Want to know true liberty, both personal and civil, which the Catholic Church has always promoted, as Pope Leo XIII noted in Libertas Praestantissimum, June 20, 1888?

Pray and work for the restoration of Christendom, which starts with the building up of the Kingship of Christ in our own immortal souls. We must overcome obstacles to Christ's Kingship in our immortal souls, getting ourselves to the daily offering of the Mass of the ages in the catacombs where no concessions are made to conciliarism or to its false shepherds, spending time before the Blessed Sacrament in prayer, praying as many Rosaries each day as our states-in-life permit, offering up all of our sufferings and sacrifices and penances and mortifications and humiliations to the Most Sacred Heart of Christ the King through the Immaculate Heart of Mary our Queen.

The devil hates the Social Reign of Christ the King and Mary our Immaculate Queen. Consider a secular newspaper account, contained in the Workers' Solidarity publication in Barcelona, Spain, of the jubilation that was felt in the murder of so many bishops and priests during the Spanish Revolution (1936-1939):

The Church must disappear forever. . . . The wretched little Catholic holes no loner exist. The torches of the people have pulverized them. In their place rises a free spirit that has nothing in common with the masochism which incubates in the naves of the cathedrals. But it is necessary to tear up the Church by the roots. For this we must take by force all its goods that rightly belong to the people. Religious orders must be dissolved. Bishops and cardinals must be shot.  (Quoted in Warren H. Carroll, The Last Crusade, Christendom Press, 1996, p. 111.)

The government of the United States of America under Franklin Delano Roosevelt, the darling of so many Catholic bishops and priests, did not help the Catholics who were being persecuted in Spain. The government of the United States of America under the administration of Thomas Woodrow Wilson actually aided the Masonic revolutionaries who were putting Catholics to death by the thousands. The America bishops? As testified to by Alfred Smith's ghostwritten letter itself, they urged non-intervention in behalf of saving the Catholics who were being martyred.

[Page-level text extractions]

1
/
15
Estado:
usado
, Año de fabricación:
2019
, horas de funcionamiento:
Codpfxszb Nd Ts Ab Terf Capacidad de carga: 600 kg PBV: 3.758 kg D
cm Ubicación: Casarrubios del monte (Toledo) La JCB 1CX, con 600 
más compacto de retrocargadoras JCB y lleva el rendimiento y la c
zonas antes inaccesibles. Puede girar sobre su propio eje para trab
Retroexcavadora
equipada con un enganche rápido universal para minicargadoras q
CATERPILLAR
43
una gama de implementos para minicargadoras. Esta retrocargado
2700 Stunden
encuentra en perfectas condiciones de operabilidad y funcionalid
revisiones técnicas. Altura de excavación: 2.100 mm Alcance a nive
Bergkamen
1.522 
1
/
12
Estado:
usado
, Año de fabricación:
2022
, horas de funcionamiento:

[Work to complete]
1 – List the five things that the excerpt on the restoration of Christendom says should be offered up to the Most Sacred Heart of Christ the King.
2 – In the excerpt on the restoration of Christendom, write out the passage from "Pray and work" to "Mary our Queen." again, renaming "Mass of the ages" as "Traditional Latin Mass" wherever it occurs.

[Solutions below]
1 – sufferings, sacrifices, penances, mortifications, humiliations

2 –
Pray and work for the restoration of Christendom, which starts with the building up of the Kingship of Christ in our own immortal souls. We must overcome obstacles to Christ's Kingship in our immortal souls, getting ourselves to the daily offering of the Traditional Latin Mass in the catacombs where no concessions are made to conciliarism or to its false shepherds, spending time before the Blessed Sacrament in prayer, praying as many Rosaries each day as our states-in-life permit, offering up all of our sufferings and sacrifices and penances and mortifications and humiliations to the Most Sacred Heart of Christ the King through the Immaculate Heart of Mary our Queen.